# What this exercise asks
1. Translate this sentence from the mailing-list post about the Boost pool allocator into Spanish: "I have a question about the memory pool allocation that boost implements."
2. Continue the mailing-list post about the Boost pool allocator from the point where it stops.

# Source
•••••

Alexander Vushkan wrote:
> Hi Steve.
>
> On 8/15/07, Steve Kettle <skettle2000_at_[hidden]> wrote:
>> I have a question about the memory pool allocation that boost
>> implements. Suppose we do the following:
>> std::vector<int, boost::pool_allocator<int> > v;
>> for (int i = 0; i < 10; ++i)
>> v.push_back(-1);
>>
>> And the std::vector<int> is implemented so that it starts out with
>> reserved space of 1 and doubles space every time. So At the end of the
>> above loop v will have size 10 and reserved size 16.
>>
>> Does the boost allocator mean that there will memory arrays lieing
>> around of size 1,2,4,8 that can be reused ?
>>
>> Eg if you do this:
>>
>> std::vector<int, boost::pool_allocator<int> > v;
>> for (int i = 0; i < 10; ++i)

•••••

# Listing
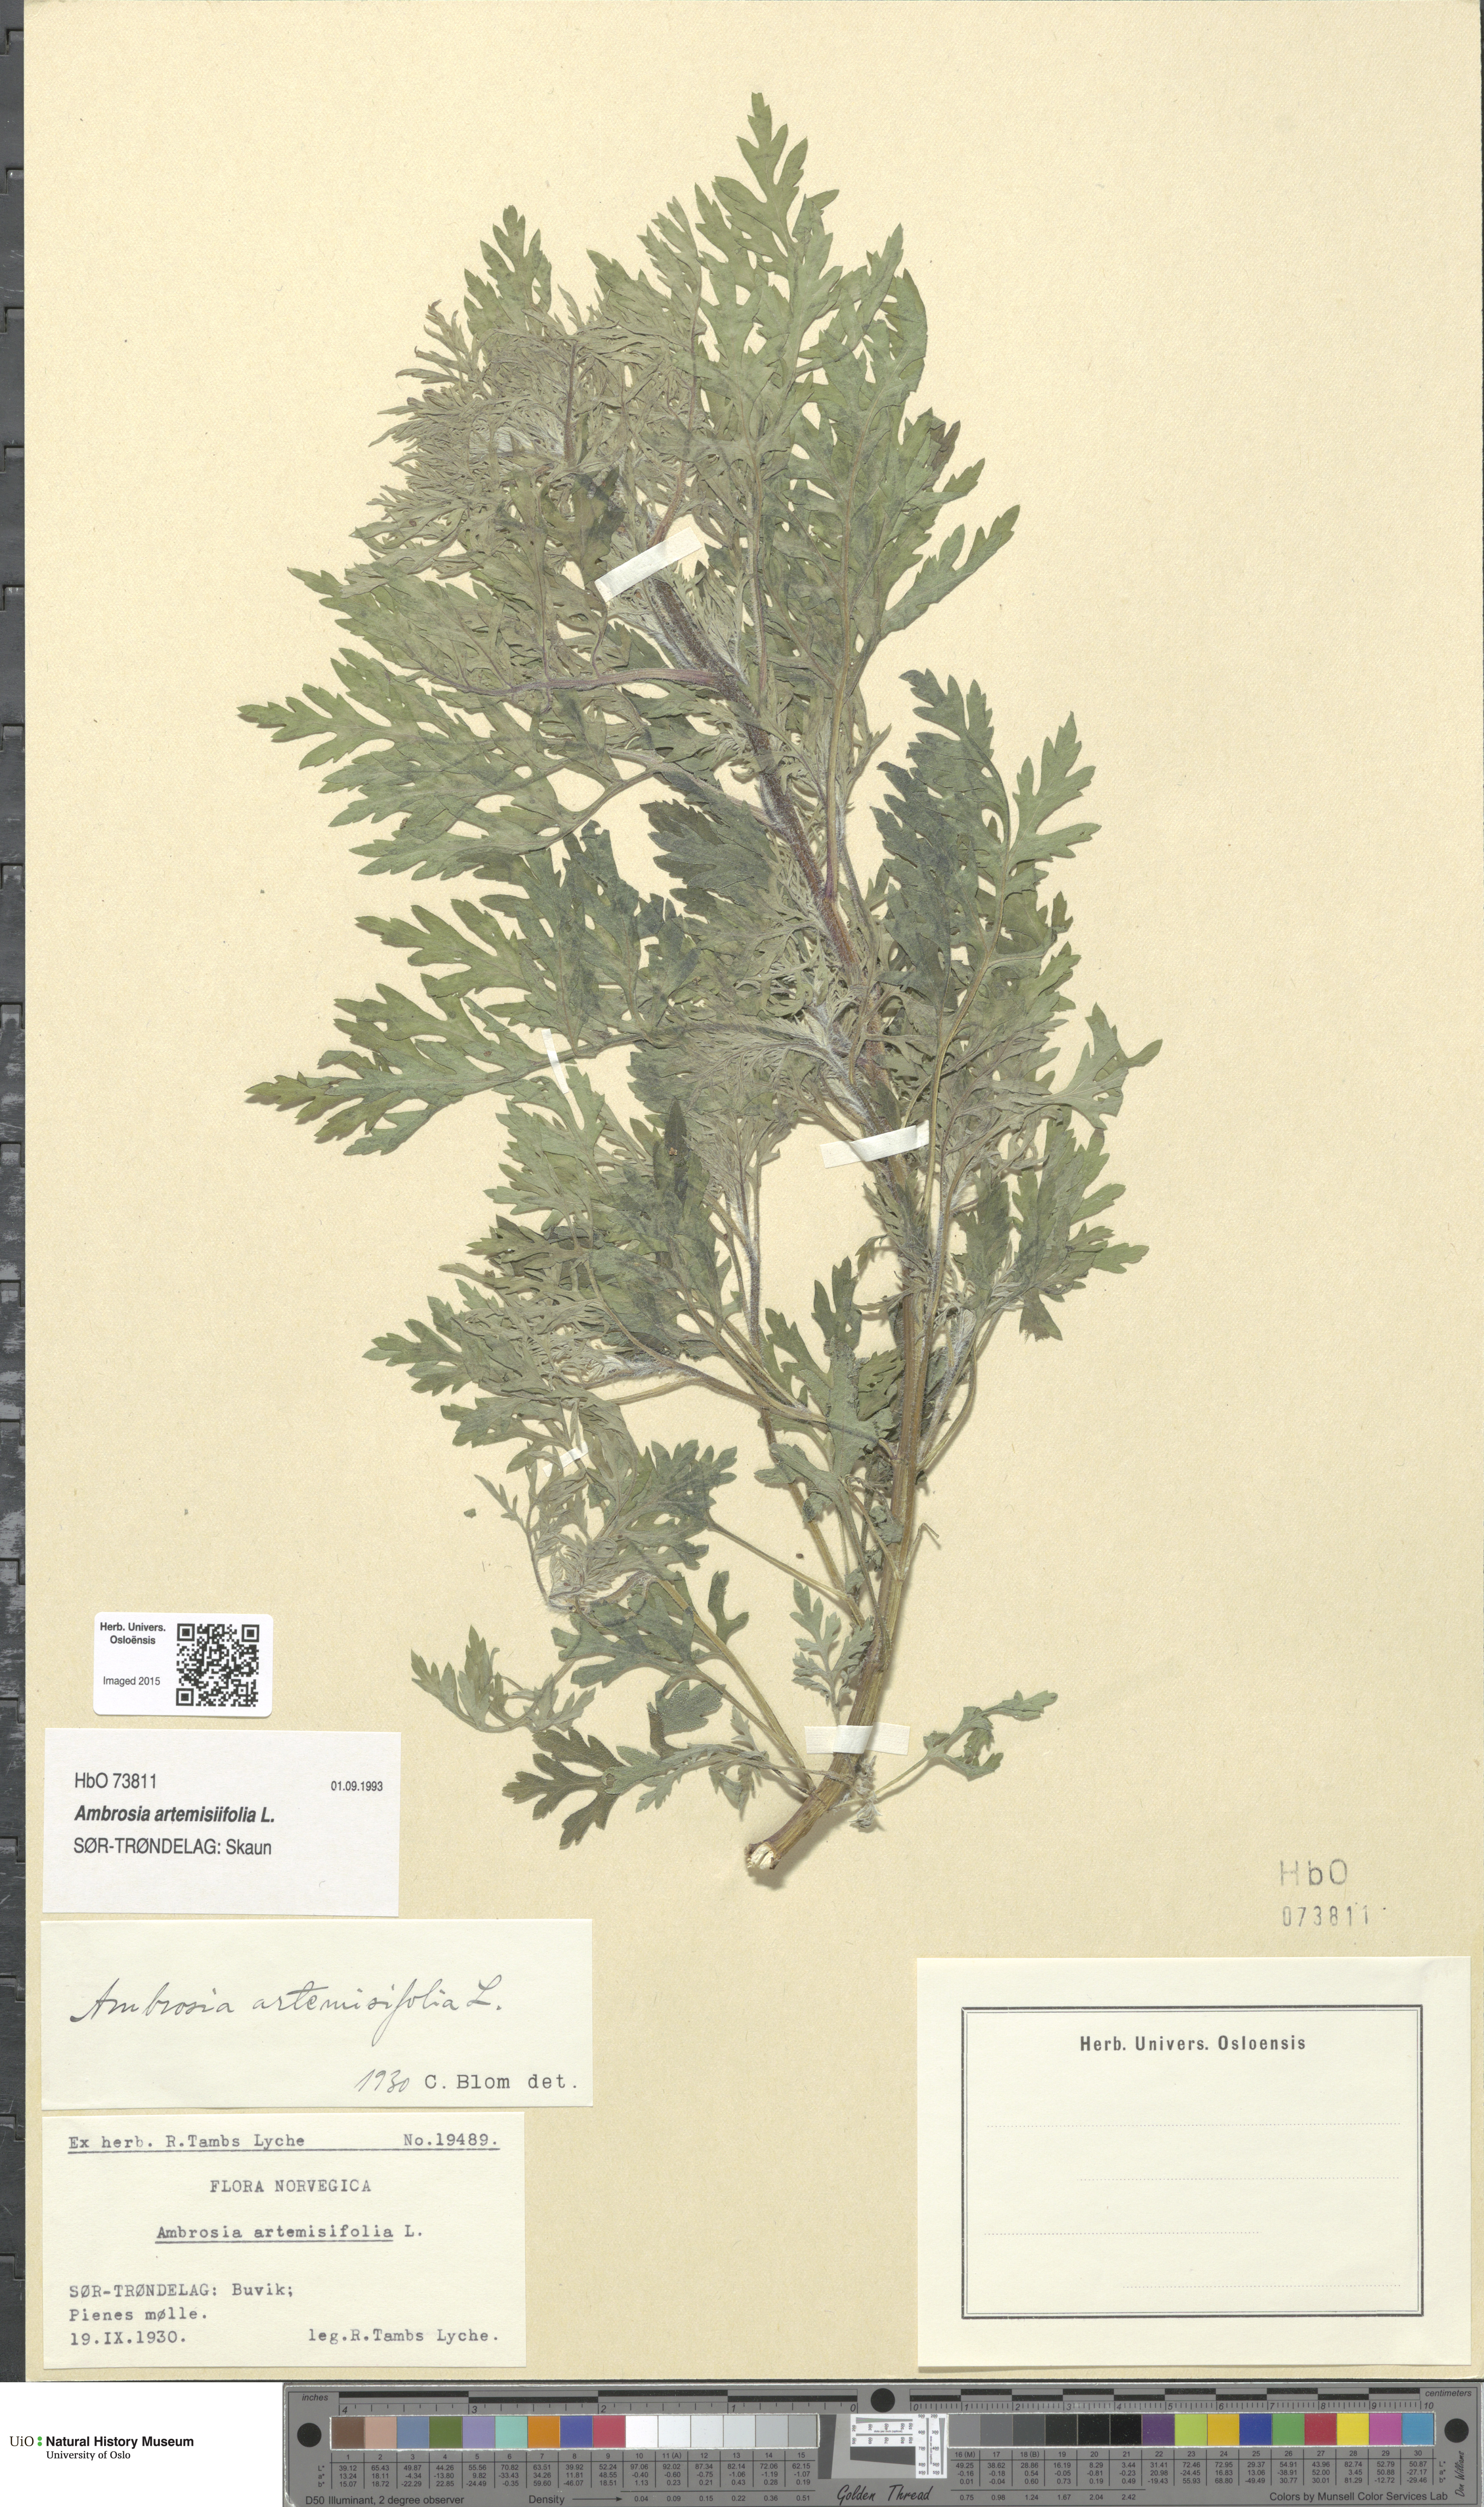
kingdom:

•••••

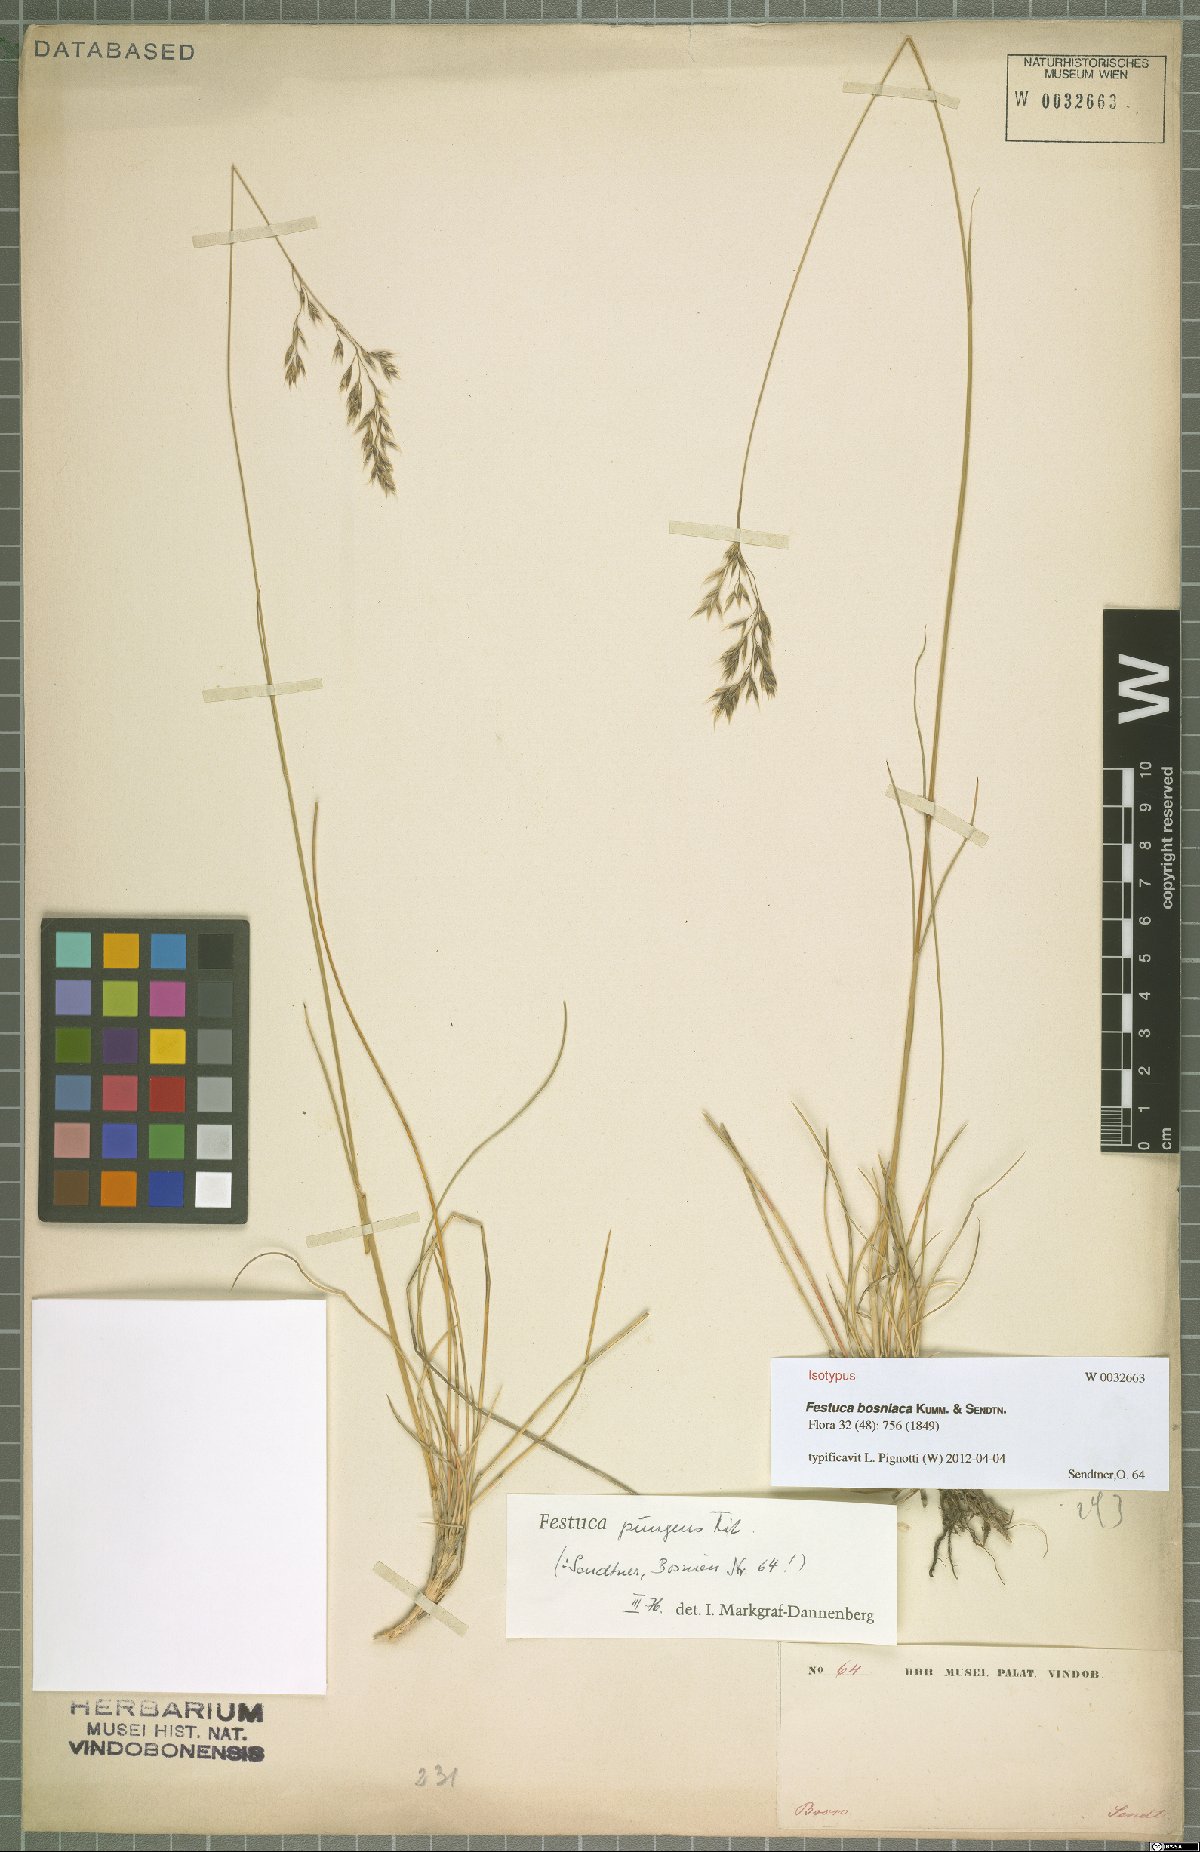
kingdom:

•••••

# Answers given
1. Tengo una pregunta sobre la asignación de memoria mediante pool que implementa boost.

2.
>> v.push_back(-1);
>>
>> std::vector<int, boost::pool_allocator<int> > v2;
>> for (int i = 0; i < 8; ++i)
>> v2.push_back(-1);
>>
>> There will be no system call needed to get more memory -
>> v2 will just reuse the memory in the pool_allocator<int> ?
>
>
>
> No, it seems to me each allocator holds own piece.
>

Are you sure about that?

IIRC the pool allocator is a singleton per size i.e.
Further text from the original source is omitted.